BEGIN EXTRACT
According to the value system associated with historical monuments, Riegl determines two main categories: „commemorative-values” - specific qualities that establish a historical monument as such, and „present day values”, where he distinguishes between „artistic value” - related to his concept of Kunstwollen, along with its components, „the newness value” and „the relative artistic value” (which I would call „the trend of the times”) - and the use-value. The aforementioned are given less importance than the age-value. Still, the newness value and the use-value become very active when it comes to integrating an old building in contemporary life. Moreover, they are often in clear opposition with other specific patrimonial values, like historical value or age-value30.
As a result, Riegl’s analysis reveals that a historical monument is, on one hand, classified as such through a set of memory-related cultural functions typical of our modern period, such as age, historical evidence and its importance for art history or the sense of identity. On the other hand, the same historical monument is seen as the recipient of a set of values belonging to the ever-present, hence to our times too. This is the case with the utility of the architectural object and its beauty - determined by who knows what transient fashion criteria – its integrity and its novelty. The dialectic contradiction between these different components converging in the nature of the monument has come a long way since Riegl’s time, occasionally echoing incompatibility. The phenomenon seems to support the theory based on the deepening of that „Unbehagen” feeling, as Freud put it, typical of European contemporary societies - whether late modern or postindustrial etc. - in general, and of their architecture, in particular. Any conservatory or restoration approach must cope with this ambiguity of the built heritage when searching for the best solutions to a given problem.
The principles of such a flexible approach on conservation matters are contained in what is currently called „integrated conservation”.

Epilogue
Apart from its manifold technical implications, built heritage integrated conservation means ensuring the functioning of historical monuments as inhabited edifices while preserving their valuable features, a status which enables them to be classified as cultural heritage items and to be protected as such. If we fail to maintain this fragile balance, all we will get is either the preservation of a beautiful empty shell of an architecture abandoned by its inhabitants, or precisely the endangerment of these modern values - be they aesthetic, historical or memorial - that classification aimed to preserve in the first place.
END EXTRACT
BEGIN MATERIALS PROVIDED
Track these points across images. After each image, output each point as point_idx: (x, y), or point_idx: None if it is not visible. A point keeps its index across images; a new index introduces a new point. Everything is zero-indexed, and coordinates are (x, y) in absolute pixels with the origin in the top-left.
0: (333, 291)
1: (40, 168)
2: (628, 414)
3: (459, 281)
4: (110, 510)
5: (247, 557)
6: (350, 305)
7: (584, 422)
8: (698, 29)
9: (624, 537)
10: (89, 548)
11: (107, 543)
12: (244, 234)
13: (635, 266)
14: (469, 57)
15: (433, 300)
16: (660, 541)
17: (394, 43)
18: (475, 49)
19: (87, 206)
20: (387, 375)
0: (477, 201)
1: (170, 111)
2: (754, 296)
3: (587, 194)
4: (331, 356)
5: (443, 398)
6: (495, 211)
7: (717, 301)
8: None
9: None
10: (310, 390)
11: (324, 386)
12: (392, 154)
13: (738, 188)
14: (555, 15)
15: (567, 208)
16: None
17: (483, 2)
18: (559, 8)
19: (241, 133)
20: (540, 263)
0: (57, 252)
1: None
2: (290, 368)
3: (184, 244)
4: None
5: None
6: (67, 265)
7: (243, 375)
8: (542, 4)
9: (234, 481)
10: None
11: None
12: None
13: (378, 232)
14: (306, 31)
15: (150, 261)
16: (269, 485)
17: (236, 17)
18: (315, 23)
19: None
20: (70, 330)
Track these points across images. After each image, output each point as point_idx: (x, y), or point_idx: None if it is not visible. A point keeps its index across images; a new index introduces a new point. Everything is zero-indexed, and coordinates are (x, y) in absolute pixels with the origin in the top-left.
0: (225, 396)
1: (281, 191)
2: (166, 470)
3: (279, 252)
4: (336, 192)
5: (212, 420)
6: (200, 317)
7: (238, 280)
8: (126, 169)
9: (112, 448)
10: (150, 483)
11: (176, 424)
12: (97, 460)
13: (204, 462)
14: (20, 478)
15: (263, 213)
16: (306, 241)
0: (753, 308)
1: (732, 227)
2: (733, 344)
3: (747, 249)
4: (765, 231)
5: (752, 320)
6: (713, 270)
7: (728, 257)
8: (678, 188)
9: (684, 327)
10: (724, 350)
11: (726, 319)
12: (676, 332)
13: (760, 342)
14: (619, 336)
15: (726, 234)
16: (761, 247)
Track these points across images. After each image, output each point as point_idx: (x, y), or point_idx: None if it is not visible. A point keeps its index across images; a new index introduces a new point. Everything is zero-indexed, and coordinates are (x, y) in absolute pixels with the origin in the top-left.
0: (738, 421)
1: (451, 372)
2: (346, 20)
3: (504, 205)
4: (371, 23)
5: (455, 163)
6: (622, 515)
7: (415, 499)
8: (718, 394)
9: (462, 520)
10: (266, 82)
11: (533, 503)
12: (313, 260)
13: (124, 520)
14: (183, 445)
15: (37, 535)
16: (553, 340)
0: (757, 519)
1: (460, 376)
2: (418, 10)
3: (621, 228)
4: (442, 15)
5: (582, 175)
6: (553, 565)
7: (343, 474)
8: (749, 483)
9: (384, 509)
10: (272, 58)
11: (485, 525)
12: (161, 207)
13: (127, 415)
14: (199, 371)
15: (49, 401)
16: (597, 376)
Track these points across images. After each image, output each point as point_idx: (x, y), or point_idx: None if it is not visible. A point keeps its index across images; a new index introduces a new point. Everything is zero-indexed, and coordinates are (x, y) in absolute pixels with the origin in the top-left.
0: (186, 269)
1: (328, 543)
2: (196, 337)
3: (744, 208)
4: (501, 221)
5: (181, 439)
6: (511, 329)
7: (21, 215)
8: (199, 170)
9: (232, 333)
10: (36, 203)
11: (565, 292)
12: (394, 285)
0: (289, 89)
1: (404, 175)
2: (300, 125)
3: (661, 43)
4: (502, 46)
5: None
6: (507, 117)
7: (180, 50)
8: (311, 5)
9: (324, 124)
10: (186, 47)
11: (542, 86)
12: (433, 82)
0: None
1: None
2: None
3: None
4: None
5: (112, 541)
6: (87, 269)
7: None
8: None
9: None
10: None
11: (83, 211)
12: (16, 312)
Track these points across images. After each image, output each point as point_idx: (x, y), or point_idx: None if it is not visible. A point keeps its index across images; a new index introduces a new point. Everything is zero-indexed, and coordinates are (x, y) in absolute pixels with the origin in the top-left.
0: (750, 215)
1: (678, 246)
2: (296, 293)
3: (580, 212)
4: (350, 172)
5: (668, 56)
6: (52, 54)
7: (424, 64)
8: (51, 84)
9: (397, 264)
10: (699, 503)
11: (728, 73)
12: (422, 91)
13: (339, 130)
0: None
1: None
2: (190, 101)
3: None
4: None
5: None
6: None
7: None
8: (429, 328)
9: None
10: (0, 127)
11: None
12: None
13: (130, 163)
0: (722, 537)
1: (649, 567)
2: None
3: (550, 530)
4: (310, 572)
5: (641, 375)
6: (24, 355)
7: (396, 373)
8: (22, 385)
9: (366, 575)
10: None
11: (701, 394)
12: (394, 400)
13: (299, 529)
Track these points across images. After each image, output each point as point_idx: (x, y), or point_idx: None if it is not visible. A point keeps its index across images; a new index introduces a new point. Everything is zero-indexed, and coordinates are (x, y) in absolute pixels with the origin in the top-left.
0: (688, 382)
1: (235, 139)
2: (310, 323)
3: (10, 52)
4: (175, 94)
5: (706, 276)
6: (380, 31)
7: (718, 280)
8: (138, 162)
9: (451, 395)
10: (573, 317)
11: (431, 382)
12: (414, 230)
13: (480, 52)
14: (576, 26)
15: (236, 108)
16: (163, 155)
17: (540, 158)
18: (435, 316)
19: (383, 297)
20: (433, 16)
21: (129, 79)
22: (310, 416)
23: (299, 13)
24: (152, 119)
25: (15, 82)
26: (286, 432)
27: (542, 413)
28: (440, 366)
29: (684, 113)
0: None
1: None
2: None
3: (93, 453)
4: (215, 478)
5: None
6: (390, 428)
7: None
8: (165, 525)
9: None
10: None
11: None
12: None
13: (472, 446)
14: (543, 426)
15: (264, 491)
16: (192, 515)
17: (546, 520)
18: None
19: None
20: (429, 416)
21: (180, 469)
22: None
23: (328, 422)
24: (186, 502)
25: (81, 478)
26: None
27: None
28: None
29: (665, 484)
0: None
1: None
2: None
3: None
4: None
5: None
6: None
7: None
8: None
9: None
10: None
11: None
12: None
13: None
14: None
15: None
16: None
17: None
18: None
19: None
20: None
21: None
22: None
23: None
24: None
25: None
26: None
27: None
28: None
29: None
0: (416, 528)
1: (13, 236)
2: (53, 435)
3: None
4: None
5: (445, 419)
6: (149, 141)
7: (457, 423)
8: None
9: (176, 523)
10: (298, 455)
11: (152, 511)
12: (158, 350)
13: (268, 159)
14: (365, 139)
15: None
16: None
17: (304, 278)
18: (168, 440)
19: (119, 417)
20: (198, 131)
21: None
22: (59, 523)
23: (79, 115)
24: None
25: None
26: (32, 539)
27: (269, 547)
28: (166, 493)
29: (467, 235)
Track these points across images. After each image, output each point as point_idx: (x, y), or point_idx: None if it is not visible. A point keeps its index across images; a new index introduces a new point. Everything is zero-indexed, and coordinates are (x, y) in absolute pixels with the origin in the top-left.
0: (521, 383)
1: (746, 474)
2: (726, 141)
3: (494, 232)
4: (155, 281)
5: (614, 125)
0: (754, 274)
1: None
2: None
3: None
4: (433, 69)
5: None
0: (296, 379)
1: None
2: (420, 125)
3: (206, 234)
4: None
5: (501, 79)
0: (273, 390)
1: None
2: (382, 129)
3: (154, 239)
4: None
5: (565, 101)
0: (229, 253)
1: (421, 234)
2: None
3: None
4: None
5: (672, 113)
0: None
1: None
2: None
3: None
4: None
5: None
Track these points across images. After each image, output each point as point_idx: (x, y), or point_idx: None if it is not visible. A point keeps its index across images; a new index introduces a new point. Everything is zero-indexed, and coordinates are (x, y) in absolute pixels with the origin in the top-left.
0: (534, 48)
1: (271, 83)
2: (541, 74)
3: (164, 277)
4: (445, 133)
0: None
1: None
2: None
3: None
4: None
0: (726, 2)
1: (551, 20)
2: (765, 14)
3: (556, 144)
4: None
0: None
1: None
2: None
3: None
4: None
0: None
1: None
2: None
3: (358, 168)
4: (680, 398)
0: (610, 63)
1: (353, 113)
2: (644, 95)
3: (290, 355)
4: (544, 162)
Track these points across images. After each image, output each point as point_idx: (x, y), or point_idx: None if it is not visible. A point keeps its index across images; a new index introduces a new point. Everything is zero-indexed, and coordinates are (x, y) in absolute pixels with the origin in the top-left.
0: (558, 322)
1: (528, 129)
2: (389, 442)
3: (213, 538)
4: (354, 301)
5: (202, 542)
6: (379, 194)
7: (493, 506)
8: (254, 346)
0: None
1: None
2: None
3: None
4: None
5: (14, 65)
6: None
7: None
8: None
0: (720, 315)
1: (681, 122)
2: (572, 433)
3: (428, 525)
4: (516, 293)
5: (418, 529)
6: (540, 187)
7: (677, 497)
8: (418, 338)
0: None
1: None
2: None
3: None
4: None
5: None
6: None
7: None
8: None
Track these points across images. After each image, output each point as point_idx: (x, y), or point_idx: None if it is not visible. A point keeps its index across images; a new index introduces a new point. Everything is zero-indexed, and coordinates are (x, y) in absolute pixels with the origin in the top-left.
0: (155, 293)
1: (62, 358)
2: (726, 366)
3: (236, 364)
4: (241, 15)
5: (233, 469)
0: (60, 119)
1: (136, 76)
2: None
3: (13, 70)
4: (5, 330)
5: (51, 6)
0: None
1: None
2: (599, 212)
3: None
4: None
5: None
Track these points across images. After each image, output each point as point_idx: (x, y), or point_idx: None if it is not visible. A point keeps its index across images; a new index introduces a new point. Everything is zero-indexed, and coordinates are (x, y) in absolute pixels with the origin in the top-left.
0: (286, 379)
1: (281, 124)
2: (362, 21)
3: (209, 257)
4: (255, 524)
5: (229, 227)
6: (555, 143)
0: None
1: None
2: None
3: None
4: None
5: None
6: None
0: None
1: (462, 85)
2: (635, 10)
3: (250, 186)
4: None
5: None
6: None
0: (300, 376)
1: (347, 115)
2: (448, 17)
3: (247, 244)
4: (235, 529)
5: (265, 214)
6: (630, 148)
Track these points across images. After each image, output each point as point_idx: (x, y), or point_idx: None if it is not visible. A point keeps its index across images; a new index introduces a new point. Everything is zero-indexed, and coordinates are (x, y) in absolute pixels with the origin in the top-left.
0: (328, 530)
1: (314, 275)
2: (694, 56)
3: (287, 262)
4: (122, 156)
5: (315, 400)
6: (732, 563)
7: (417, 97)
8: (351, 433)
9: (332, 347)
END MATERIALS PROVIDED
# REQUESTS:
1: Reproduce the passage on Riegl and built heritage conservation word for word, in full.
2: Swap "pixels" for "pixel units" in the records from their first line up to and including the line with "2: (628, 414)", leaving all else unchanged. Give only those lines.
The records are unrelated to the text.

# RESPONSES FOR EACH TASK:
1:
According to the value system associated with historical monuments, Riegl determines two main categories: „commemorative-values” - specific qualities that establish a historical monument as such, and „present day values”, where he distinguishes between „artistic value” - related to his concept of Kunstwollen, along with its components, „the newness value” and „the relative artistic value” (which I would call „the trend of the times”) - and the use-value. The aforementioned are given less importance than the age-value. Still, the newness value and the use-value become very active when it comes to integrating an old building in contemporary life. Moreover, they are often in clear opposition with other specific patrimonial values, like historical value or age-value30.
As a result, Riegl’s analysis reveals that a historical monument is, on one hand, classified as such through a set of memory-related cultural functions typical of our modern period, such as age, historical evidence and its importance for art history or the sense of identity. On the other hand, the same historical monument is seen as the recipient of a set of values belonging to the ever-present, hence to our times too. This is the case with the utility of the architectural object and its beauty - determined by who knows what transient fashion criteria – its integrity and its novelty. The dialectic contradiction between these different components converging in the nature of the monument has come a long way since Riegl’s time, occasionally echoing incompatibility. The phenomenon seems to support the theory based on the deepening of that „Unbehagen” feeling, as Freud put it, typical of European contemporary societies - whether late modern or postindustrial etc. - in general, and of their architecture, in particular. Any conservatory or restoration approach must cope with this ambiguity of the built heritage when searching for the best solutions to a given problem.
The principles of such a flexible approach on conservation matters are contained in what is currently called „integrated conservation”.

Epilogue
Apart from its manifold technical implications, built heritage integrated conservation means ensuring the functioning of historical monuments as inhabited edifices while preserving their valuable features, a status which enables them to be classified as cultural heritage items and to be protected as such. If we fail to maintain this fragile balance, all we will get is either the preservation of a beautiful empty shell of an architecture abandoned by its inhabitants, or precisely the endangerment of these modern values - be they aesthetic, historical or memorial - that classification aimed to preserve in the first place.

2:
Track these points across images. After each image, output each point as point_idx: (x, y), or point_idx: None if it is not visible. A point keeps its index across images; a new index introduces a new point. Everything is zero-indexed, and coordinates are (x, y) in absolute pixel units with the origin in the top-left.
0: (333, 291)
1: (40, 168)
2: (628, 414)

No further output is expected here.